Parque temático francés explora el nexo entre el hombre y la naturaleza
Francia estrena hoy un nuevo y ambicioso parque temático, el "Bioscope", en la localidad de Ungersheim (noreste), que propone explorar la relación entre el ser humano y su entorno natural, los misterios de la vida y la preservación del medio ambiente.
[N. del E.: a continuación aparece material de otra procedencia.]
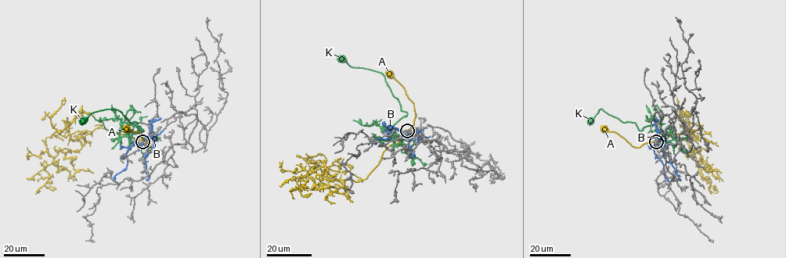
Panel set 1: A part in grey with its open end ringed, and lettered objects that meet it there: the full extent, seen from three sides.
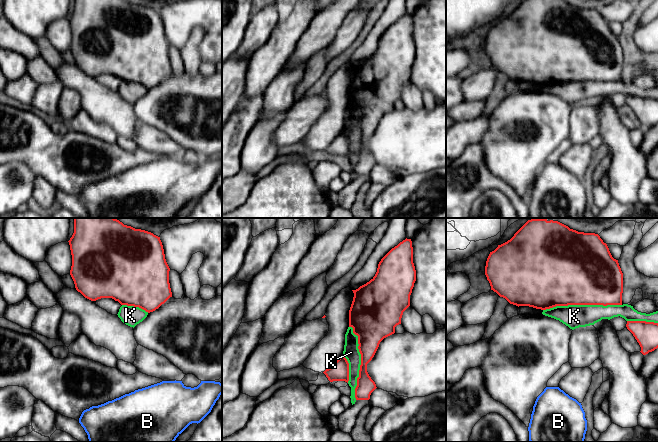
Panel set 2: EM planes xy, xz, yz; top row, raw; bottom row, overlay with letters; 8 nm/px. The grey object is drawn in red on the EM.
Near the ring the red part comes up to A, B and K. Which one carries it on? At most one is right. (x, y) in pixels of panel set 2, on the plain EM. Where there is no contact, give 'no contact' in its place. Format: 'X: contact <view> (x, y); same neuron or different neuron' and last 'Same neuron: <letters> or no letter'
A: no contact; different neuron
B: no contact; different neuron
K: contact yz (582, 80); different neuron
Same neuron: no letter

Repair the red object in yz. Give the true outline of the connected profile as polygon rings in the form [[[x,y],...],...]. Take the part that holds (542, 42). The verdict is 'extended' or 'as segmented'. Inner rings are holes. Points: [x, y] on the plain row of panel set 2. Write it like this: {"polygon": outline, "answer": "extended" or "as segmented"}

Francia estrena hoy un nuevo y ambicioso parque temático, el "Bioscope", en la localidad de Ungersheim (noreste), que propone explorar la relación entre el ser humano y su entorno natural, los misterios de la vida y la preservación del medio ambiente. El parque ofrece una visita lúdico-pedagógica repartida por seis edificios circulares diseñados como si fuesen células gigantes, con su núcleo y su citoplasma, explicó su arquitecto, Frédéric Jung. Cada edificio revela un aspecto diferente del hombre y del planeta: la manera de dormir y de soñar del ser humano, los diferentes ecosistemas, los conceptos de equilibrio y desequilibrio, los climas extremos, los cuidados y remedios sanitarios, y el medio ambiente y la contaminación. Todo ello aderezado por actores, bailarines y espectáculos pirotécnicos. El objetivo "es crear un nuevo tipo de ocio inteligente contemporáneo y que se renueve sin cesar", según el director del parque, Christian Douchement. Un gran cráter humeante recrea a la entrada de la visita la caída, en 1492, de un meteorito de 150 kilogramos a escasos kilómetros de Ungersheim. En cada "célula", expertos en el tema y deportistas presentan el recorrido en una proyección de vídeo de cinco minutos de duración. El "Bioscope" ha empleado materiales reutilizables, como pantallas de ordenador y magnetoscopios, para construir los muros de su peculiar laberinto, y tiene entre sus retos el de concienciar a sus visitantes sobre la necesidad de preservar el medio ambiente, Al final del recorrido, cada asistente podrá rellenar un cuestionario, con la ayuda de un ordenador, para establecer su "bio-perfil" personal, que tendrá un color diferente en función de su sensibilidad sobre el futuro del Planeta. Un árbol gigante, símbolo de la vida, reflejará el nivel de preocupación medioambiental de los visitantes, con las hojas impresas de cada visitante. Además, el grupo francés F, que en 2002 iluminó la Sagrada Familia con motivo del 150 aniversario del nacimiento de Antoni Gaudí, presentará cada día un espectáculo de efectos pirotécnicos sobre el hombre y los elementos, en uno de los grandes anfiteatros que posee el parque. El "Bioscope" abrirá sus puertas entre el primer fin de semana de abril y mediados de noviembre, y espera contabilizar en este primer año 200.000 entradas. Esta primera etapa del proyecto, a la que seguirá una segunda, entre 2008 y 2012, costó ya 31 millones de euros.